----- PAGE EXCERPT

Director: Marty Thomas
Writer: Jon Zuber
Producer: Michael Copon, Marty Thomas, Jon Zuber
Stars: Michael Copon, Rachel Lara, Alex Mandel, Julia Beth Stern, Rachel Wixom, David Namminga, Matt Calloway, Gabriel Olivera, Noah Gibbings, Rich Hoag, Randolph Mantooth
A road trip detour to an abandoned amusement park turns into a nightmare when a killer stalks eight friends on spring break.
Before making “Killer Holiday” as his second feature film, director Marty Thomas practiced his trade on an exhaustive list of music videos for varied performers ranging from Madonna to Tupac. Knowing that pedigree is a vital clue for solving the riddle of why the narrative sense behind “Killer Holiday” plays second fiddle to the film’s emphasis on hyper-stylized presentation values.
Taylor is a girl one year removed from a stint in juvenile detention played by an actress who was one year removed from her 26th birthday at the time of filming. Her teenaged pals, similarly played by actors who in reality have not seen the interior of a high school in quite some time, pile into an RV and hit Route 66 for a road trip spring break. Since none of them have seen an episode of Scooby-Doo before, an abandoned amusement park earns unanimous approval as an ideal detour. Unfortunately for best-laid plans, a psycho with an affinity for pointed objects has been stalking the friends for miles. And he has his own twisted ideas about how to turn their theme park getaway into an unforgettable adventure.

----------

AIM OF THE TASK –
Extend the review of "Killer Holiday" above by writing the paragraphs that follow its last sentence.

----- INFORMATION

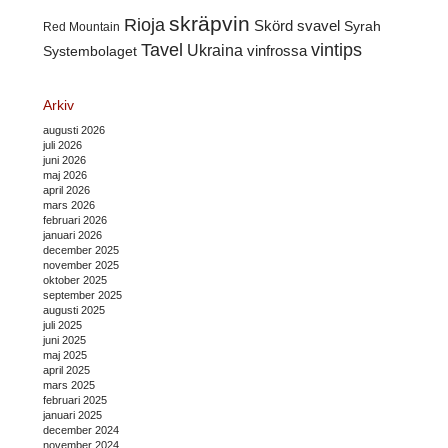
skräpvin
Rioja
Skörd
svavel
Syrah
Red Mountain
Tavel
vintips
Ukraina
Systembolaget
vinfrossa
Arkiv
augusti 2026
juli 2026
juni 2026
maj 2026
april 2026
mars 2026
februari 2026
januari 2026
december 2025
november 2025
oktober 2025
september 2025
augusti 2025
juli 2025
juni 2025
maj 2025
april 2025
mars 2025
februari 2025
januari 2025
december 2024
november 2024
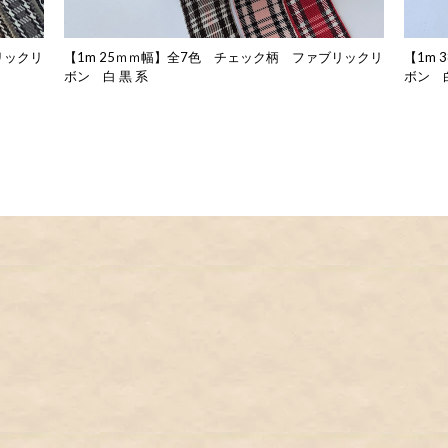
リックリ
【1m 25ｍｍ幅】全7色 チェック柄 ファブリックリ
【1m
ボン 白 黒 系
ボン 白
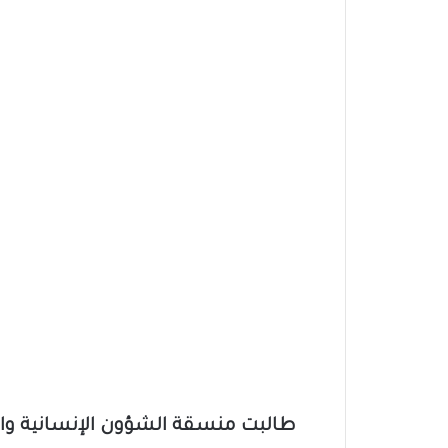
طالبت منسقة الشؤون الإنسانية والم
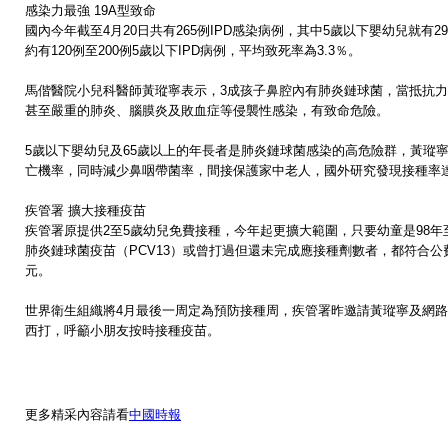
感染力最強 19A型致命
國內今年截至4月20日共有265例IPD感染病例，其中5歲以下嬰幼兒就有
約有120例至200例5歲以下IPD病例，平均致死率為3.3％。
馬偕醫院小兒科醫師黃瑽寧表示，3成孩子鼻腔內有肺炎鏈球菌，當抵抗
甚至嚴重的肺炎、腦膜炎及敗血症等侵襲性感染，有致命危險。
5歲以下嬰幼兒及65歲以上的年長者是肺炎鏈球菌感染的高危險群，黃瑽
亡機率，同時減少鼻咽帶菌率，間接保護家中老人，國外研究發現接種率
疾管署 擴大接種疫苗
疾管署原提供2至5歲幼兒免費接種，今年起更擴大範圍，只要幼童是98年至
肺炎鏈球菌疫苗（PCV13）或曾打過但還未完成應接種劑數者，都符合公
元。
世界衛生組織將4月最後一周定為預防接種周，疾管署昨邀請黃瑽寧及網路部
西打，呼籲小朋友按時接種疫苗。
更多精采內容請看
中國時報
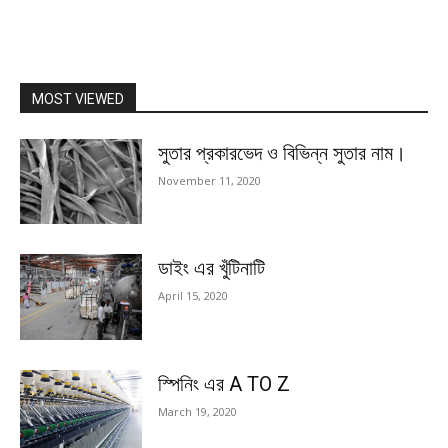
MOST VIEWED
সুতার প্রকারভেদ ও বিভিন্ন সুতার নাম।
November 11, 2020
ডাইং এর খুঁটিনাটি
April 15, 2020
স্পিনিং এর A TO Z
March 19, 2020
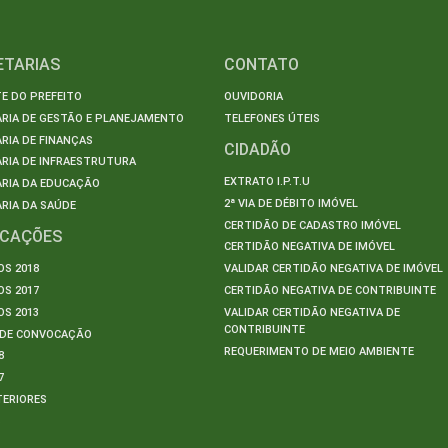
ETARIAS
CONTATO
E DO PREFEITO
OUVIDORIA
ARIA DE GESTÃO E PLANEJAMENTO
TELEFONES ÚTEIS
RIA DE FINANÇAS
CIDADÃO
RIA DE INFRAESTRUTURA
EXTRATO I.P.T.U
ARIA DA EDUCAÇÃO
2ª VIA DE DÉBITO IMÓVEL
RIA DA SAÚDE
CERTIDÃO DE CADASTRO IMÓVEL
ICAÇÕES
CERTIDÃO NEGATIVA DE IMÓVEL
S 2018
VALIDAR CERTIDÃO NEGATIVA DE IMÓVEL
S 2017
CERTIDÃO NEGATIVA DE CONTRIBUINTE
S 2013
VALIDAR CERTIDÃO NEGATIVA DE
CONTRIBUINTE
S DE CONVOCAÇÃO
REQUERIMENTO DE MEIO AMBIENTE
8
7
TERIORES
S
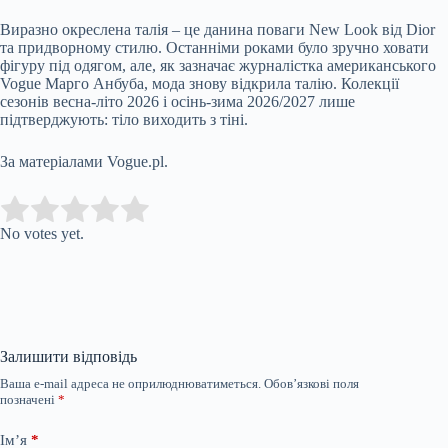
Виразно окреслена талія – це данина поваги New Look від Dior
та придворному стилю. Останніми роками було зручно ховати
фігуру під одягом, але, як зазначає журналістка американського
Vogue Марго Анбуба, мода знову відкрила талію. Колекції
сезонів весна-літо 2026 і осінь-зима 2026/2027 лише
підтверджують: тіло виходить з тіні.
За матеріалами Vogue.pl.
Submit Rating
Rate this item:
No votes yet.
Залишити відповідь
Ваша e-mail адреса не оприлюднюватиметься.
Обов’язкові поля
позначені
*
Ім’я
*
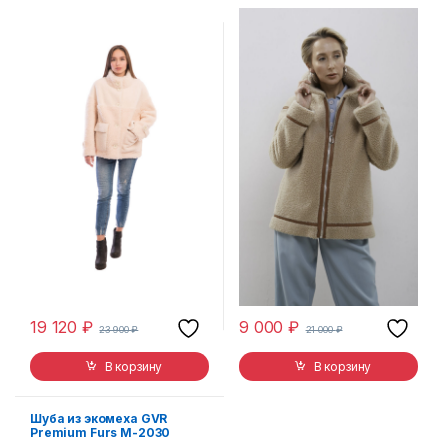
19 120
₽
9 000
₽
23 900
₽
21 000
₽
В корзину
В корзину
Шуба из экомеха GVR
Premium Furs M-2030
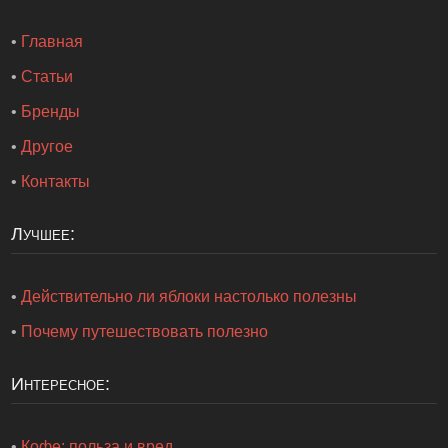
•
Главная
•
Статьи
•
Бренды
•
Другое
•
Контакты
Лучшее:
•
Действительно ли яблоки настолько полезны
•
Почему путешествовать полезно
Интересное:
•
Кофе: польза и вред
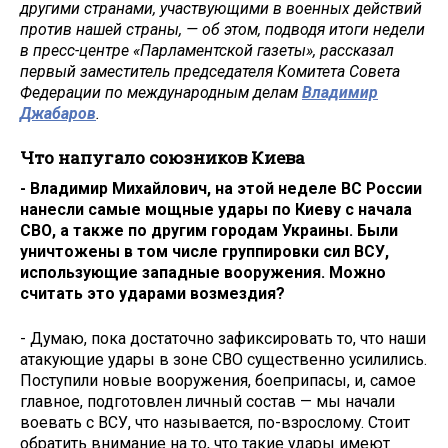
другими странами, участвующими в военных действий
против нашей страны, — об этом, подводя итоги недели
в пресс-центре «Парламентской газеты», рассказал
первый заместитель председателя Комитета Совета
Федерации по международным делам
Владимир
Джабаров
.
Что напугало союзников Киева
- Владимир Михайлович, на этой неделе ВС России
нанесли самые мощные удары по Киеву с начала
СВО, а также по другим городам Украины. Были
уничтожены в том числе группировки сил ВСУ,
использующие западные вооружения. Можно
считать это ударами возмездия?
- Думаю, пока достаточно зафиксировать то, что наши
атакующие удары в зоне СВО существенно усилились.
Поступили новые вооружения, боеприпасы, и, самое
главное, подготовлен личный состав — мы начали
воевать с ВСУ, что называется, по-взрослому. Стоит
обратить внимание на то, что такие удары имеют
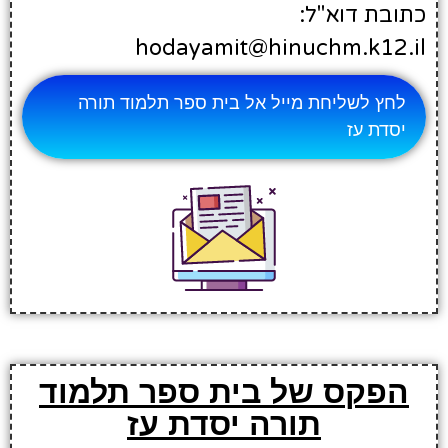
כתובת דוא"ל:
hodayamit@hinuchm.k12.il
לחץ לשליחת מייל אל בית ספר תלמוד תורה
יסדת עז
הפקס של בית ספר תלמוד
תורה יסדת עז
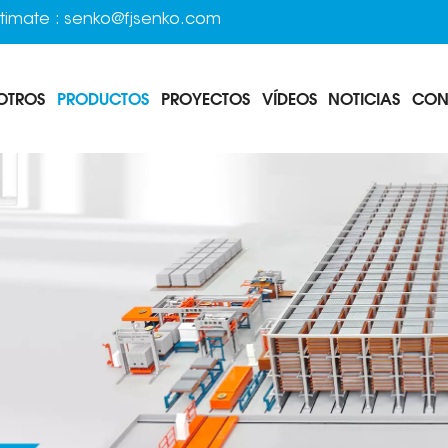
timate :
senko@fjsenko.com
OTROS
PRODUCTOS
PROYECTOS
VÍDEOS
NOTICIAS
CON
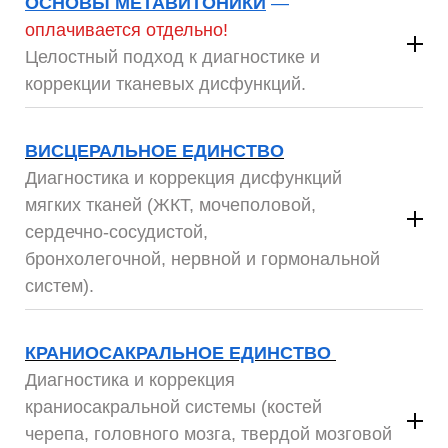
ОСНОВЫ МЕТАВИТОНИКИ
—
оплачивается отдельно!
Целостный подход к диагностике и
коррекции тканевых дисфункций.
4 дневный семинар
ВИСЦЕРАЛЬНОЕ ЕДИНСТВО
Диагностика и коррекция дисфункций
мягких тканей (ЖКТ, мочеполовой,
Философия Метавитоники.
Полноценные методы целостной диагностики и
сердечно-сосудистой,
коррекции дисфункций тела.
бронхолегочной,
нервной
и гормональной
А также умение выстраивать иерархию
систем).
значимости повреждений.
4
дневный семинар
КРАНИОСАКРАЛЬНОЕ ЕДИНСТВО
Диагностика и коррекция
краниосакральной системы (костей
черепа,
головного
мозга, твердой мозговой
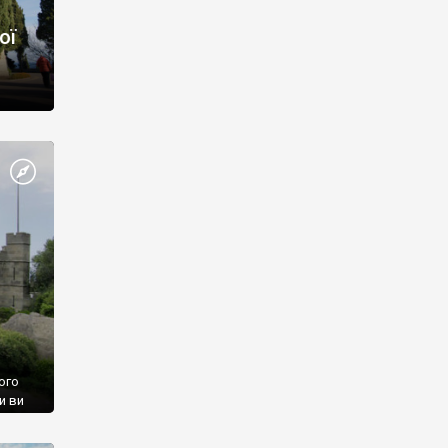
ої
ого
и ви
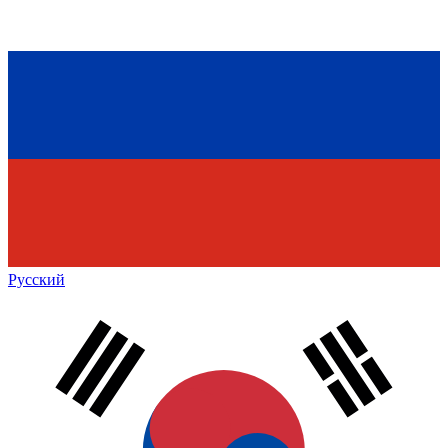
Русский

----------

RESULT –
A press release from the production company touts its “chilling new villain” as being “in the iconic tradition of Jason Voorhees, Michael Myers and Freddy Krueger.” It is an empty proclamation neglecting the fact that those three slashers are icons because of their signature silhouettes and memorable styles. Melvin ‘Spider’ Holiday, on the other hand, walks in straight from the pages of an Abercrombie and Fitch catalog with his pomade-slicked haircut and a pretty boy smile. If Spider had the look of the sinister clown from the promotional artwork instead, then maybe he could apply for memorable killer status. As is, his appearance is blandly generic, which only heightens the absent menace in his presence.
His teenaged victims match Spider in the dull department. Constant pranks and unending insults ensure that no one is cast in a likable light. The chubby goofball grates on his friends’ nerves, and the audience’s, by constantly commanding, “guys” every time he wants attention. The girls get catty over who should have dibs on hot stuff Dylan. The pals also strand each other in a maze and ditch one of their own behind a padlocked door for their own amusement. With friends like these...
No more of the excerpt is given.